Records
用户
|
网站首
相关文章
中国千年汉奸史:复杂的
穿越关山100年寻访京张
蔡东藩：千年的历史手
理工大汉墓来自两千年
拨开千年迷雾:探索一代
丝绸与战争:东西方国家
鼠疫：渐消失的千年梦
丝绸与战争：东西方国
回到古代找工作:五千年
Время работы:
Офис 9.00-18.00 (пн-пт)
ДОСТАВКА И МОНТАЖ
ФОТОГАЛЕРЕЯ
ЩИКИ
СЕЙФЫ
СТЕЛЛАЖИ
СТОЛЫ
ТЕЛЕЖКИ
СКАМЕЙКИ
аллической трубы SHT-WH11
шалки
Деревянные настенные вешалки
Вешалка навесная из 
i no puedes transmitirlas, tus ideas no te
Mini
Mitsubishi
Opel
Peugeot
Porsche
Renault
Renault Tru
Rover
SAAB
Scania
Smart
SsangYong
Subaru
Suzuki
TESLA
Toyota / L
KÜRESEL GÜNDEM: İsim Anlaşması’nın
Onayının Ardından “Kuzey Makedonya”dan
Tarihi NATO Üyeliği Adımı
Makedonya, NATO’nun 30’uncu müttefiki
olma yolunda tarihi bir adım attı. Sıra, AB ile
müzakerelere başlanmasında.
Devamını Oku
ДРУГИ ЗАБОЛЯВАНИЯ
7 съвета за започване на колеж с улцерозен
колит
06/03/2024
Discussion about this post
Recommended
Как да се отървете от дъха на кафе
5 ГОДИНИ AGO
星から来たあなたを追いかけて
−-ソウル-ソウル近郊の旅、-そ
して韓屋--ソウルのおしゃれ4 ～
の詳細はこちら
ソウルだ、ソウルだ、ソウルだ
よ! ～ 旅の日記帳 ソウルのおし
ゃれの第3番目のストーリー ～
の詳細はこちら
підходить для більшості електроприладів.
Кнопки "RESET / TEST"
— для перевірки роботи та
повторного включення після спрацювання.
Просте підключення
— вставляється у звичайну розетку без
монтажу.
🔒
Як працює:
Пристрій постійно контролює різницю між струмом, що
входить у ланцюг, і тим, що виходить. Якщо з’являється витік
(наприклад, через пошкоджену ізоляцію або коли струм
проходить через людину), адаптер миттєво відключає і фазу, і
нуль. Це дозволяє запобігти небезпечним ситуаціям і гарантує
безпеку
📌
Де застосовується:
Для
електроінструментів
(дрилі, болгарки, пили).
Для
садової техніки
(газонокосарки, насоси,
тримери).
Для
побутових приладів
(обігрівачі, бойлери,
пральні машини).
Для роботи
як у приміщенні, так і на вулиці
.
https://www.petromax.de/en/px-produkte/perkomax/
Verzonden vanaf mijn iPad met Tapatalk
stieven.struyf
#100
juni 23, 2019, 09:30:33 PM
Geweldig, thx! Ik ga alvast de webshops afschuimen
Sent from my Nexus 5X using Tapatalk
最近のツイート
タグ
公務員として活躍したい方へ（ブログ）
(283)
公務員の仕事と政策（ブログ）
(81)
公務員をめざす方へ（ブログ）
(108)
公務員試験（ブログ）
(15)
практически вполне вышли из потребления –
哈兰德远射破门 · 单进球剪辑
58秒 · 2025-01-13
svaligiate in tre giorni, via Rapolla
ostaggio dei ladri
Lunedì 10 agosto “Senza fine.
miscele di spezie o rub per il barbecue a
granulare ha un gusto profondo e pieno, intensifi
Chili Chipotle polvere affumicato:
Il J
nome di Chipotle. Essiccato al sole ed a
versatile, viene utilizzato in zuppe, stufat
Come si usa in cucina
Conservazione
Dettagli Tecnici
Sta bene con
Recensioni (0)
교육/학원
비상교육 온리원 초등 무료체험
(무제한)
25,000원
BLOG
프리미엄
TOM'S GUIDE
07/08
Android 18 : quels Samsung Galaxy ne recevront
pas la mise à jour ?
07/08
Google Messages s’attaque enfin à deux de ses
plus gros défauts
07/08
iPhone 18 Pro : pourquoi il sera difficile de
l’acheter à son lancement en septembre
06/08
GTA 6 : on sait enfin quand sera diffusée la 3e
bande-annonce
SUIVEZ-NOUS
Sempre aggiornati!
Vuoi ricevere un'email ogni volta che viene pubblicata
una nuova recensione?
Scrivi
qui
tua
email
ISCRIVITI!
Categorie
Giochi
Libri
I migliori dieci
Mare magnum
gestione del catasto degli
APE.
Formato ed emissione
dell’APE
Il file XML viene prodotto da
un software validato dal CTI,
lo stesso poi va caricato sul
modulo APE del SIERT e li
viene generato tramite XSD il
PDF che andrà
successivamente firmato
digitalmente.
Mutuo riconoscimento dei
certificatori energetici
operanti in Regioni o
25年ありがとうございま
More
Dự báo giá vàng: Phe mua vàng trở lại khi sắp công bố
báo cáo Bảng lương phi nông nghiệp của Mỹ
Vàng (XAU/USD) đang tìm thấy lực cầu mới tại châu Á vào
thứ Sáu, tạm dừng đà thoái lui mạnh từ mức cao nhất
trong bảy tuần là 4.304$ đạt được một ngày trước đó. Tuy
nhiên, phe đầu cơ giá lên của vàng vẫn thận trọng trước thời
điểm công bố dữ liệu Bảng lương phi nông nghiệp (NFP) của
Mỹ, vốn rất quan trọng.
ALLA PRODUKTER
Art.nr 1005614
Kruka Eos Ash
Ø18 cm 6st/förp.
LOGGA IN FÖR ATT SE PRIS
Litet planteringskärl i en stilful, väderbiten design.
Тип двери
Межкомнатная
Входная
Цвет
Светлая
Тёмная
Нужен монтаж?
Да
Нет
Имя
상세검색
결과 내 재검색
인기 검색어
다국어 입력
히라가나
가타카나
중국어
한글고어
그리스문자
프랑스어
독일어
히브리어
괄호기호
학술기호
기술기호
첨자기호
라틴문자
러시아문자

Aim of the task
Could you copy out every line of the records above, character for character and in their original order?

Task result
用户
|
网站首
相关文章
中国千年汉奸史:复杂的
穿越关山100年寻访京张
蔡东藩：千年的历史手
理工大汉墓来自两千年
拨开千年迷雾:探索一代
丝绸与战争:东西方国家
鼠疫：渐消失的千年梦
丝绸与战争：东西方国
回到古代找工作:五千年
Время работы:
Офис 9.00-18.00 (пн-пт)
ДОСТАВКА И МОНТАЖ
ФОТОГАЛЕРЕЯ
ЩИКИ
СЕЙФЫ
СТЕЛЛАЖИ
СТОЛЫ
ТЕЛЕЖКИ
СКАМЕЙКИ
аллической трубы SHT-WH11
шалки
Деревянные настенные вешалки
Вешалка навесная из 
i no puedes transmitirlas, tus ideas no te
Mini
Mitsubishi
Opel
Peugeot
Porsche
Renault
Renault Tru
Rover
SAAB
Scania
Smart
SsangYong
Subaru
Suzuki
TESLA
Toyota / L
KÜRESEL GÜNDEM: İsim Anlaşması’nın
Onayının Ardından “Kuzey Makedonya”dan
Tarihi NATO Üyeliği Adımı
Makedonya, NATO’nun 30’uncu müttefiki
olma yolunda tarihi bir adım attı. Sıra, AB ile
müzakerelere başlanmasında.
Devamını Oku
ДРУГИ ЗАБОЛЯВАНИЯ
7 съвета за започване на колеж с улцерозен
колит
06/03/2024
Discussion about this post
Recommended
Как да се отървете от дъха на кафе
5 ГОДИНИ AGO
星から来たあなたを追いかけて
−-ソウル-ソウル近郊の旅、-そ
して韓屋--ソウルのおしゃれ4 ～
の詳細はこちら
ソウルだ、ソウルだ、ソウルだ
よ! ～ 旅の日記帳 ソウルのおし
ゃれの第3番目のストーリー ～
の詳細はこちら
підходить для більшості електроприладів.
Кнопки "RESET / TEST"
— для перевірки роботи та
повторного включення після спрацювання.
Просте підключення
— вставляється у звичайну розетку без
монтажу.
🔒
Як працює:
Пристрій постійно контролює різницю між струмом, що
входить у ланцюг, і тим, що виходить. Якщо з’являється витік
(наприклад, через пошкоджену ізоляцію або коли струм
проходить через людину), адаптер миттєво відключає і фазу, і
нуль. Це дозволяє запобігти небезпечним ситуаціям і гарантує
безпеку
📌
Де застосовується:
Для
електроінструментів
(дрилі, болгарки, пили).
Для
садової техніки
(газонокосарки, насоси,
тримери).
Для
побутових приладів
(обігрівачі, бойлери,
пральні машини).
Для роботи
як у приміщенні, так і на вулиці
.
https://www.petromax.de/en/px-produkte/perkomax/
Verzonden vanaf mijn iPad met Tapatalk
stieven.struyf
#100
juni 23, 2019, 09:30:33 PM
Geweldig, thx! Ik ga alvast de webshops afschuimen
Sent from my Nexus 5X using Tapatalk
最近のツイート
タグ
公務員として活躍したい方へ（ブログ）
(283)
公務員の仕事と政策（ブログ）
(81)
公務員をめざす方へ（ブログ）
(108)
公務員試験（ブログ）
(15)
практически вполне вышли из потребления –
哈兰德远射破门 · 单进球剪辑
58秒 · 2025-01-13
svaligiate in tre giorni, via Rapolla
ostaggio dei ladri
Lunedì 10 agosto “Senza fine.
miscele di spezie o rub per il barbecue a
granulare ha un gusto profondo e pieno, intensifi
Chili Chipotle polvere affumicato:
Il J
nome di Chipotle. Essiccato al sole ed a
versatile, viene utilizzato in zuppe, stufat
Come si usa in cucina
Conservazione
Dettagli Tecnici
Sta bene con
Recensioni (0)
교육/학원
비상교육 온리원 초등 무료체험
(무제한)
25,000원
BLOG
프리미엄
TOM'S GUIDE
07/08
Android 18 : quels Samsung Galaxy ne recevront
pas la mise à jour ?
07/08
Google Messages s’attaque enfin à deux de ses
plus gros défauts
07/08
iPhone 18 Pro : pourquoi il sera difficile de
l’acheter à son lancement en septembre
06/08
GTA 6 : on sait enfin quand sera diffusée la 3e
bande-annonce
SUIVEZ-NOUS
Sempre aggiornati!
Vuoi ricevere un'email ogni volta che viene pubblicata
una nuova recensione?
Scrivi
qui
tua
email
ISCRIVITI!
Categorie
Giochi
Libri
I migliori dieci
Mare magnum
gestione del catasto degli
APE.
Formato ed emissione
dell’APE
Il file XML viene prodotto da
un software validato dal CTI,
lo stesso poi va caricato sul
modulo APE del SIERT e li
viene generato tramite XSD il
PDF che andrà
successivamente firmato
digitalmente.
Mutuo riconoscimento dei
certificatori energetici
operanti in Regioni o
25年ありがとうございま
More
Dự báo giá vàng: Phe mua vàng trở lại khi sắp công bố
báo cáo Bảng lương phi nông nghiệp của Mỹ
Vàng (XAU/USD) đang tìm thấy lực cầu mới tại châu Á vào
thứ Sáu, tạm dừng đà thoái lui mạnh từ mức cao nhất
trong bảy tuần là 4.304$ đạt được một ngày trước đó. Tuy
nhiên, phe đầu cơ giá lên của vàng vẫn thận trọng trước thời
điểm công bố dữ liệu Bảng lương phi nông nghiệp (NFP) của
Mỹ, vốn rất quan trọng.
ALLA PRODUKTER
Art.nr 1005614
Kruka Eos Ash
Ø18 cm 6st/förp.
LOGGA IN FÖR ATT SE PRIS
Litet planteringskärl i en stilful, väderbiten design.
Тип двери
Межкомнатная
Входная
Цвет
Светлая
Тёмная
Нужен монтаж?
Да
Нет
Имя
상세검색
결과 내 재검색
인기 검색어
다국어 입력
히라가나
가타카나
중국어
한글고어
그리스문자
프랑스어
독일어
히브리어
괄호기호
학술기호
기술기호
첨자기호
라틴문자
러시아문자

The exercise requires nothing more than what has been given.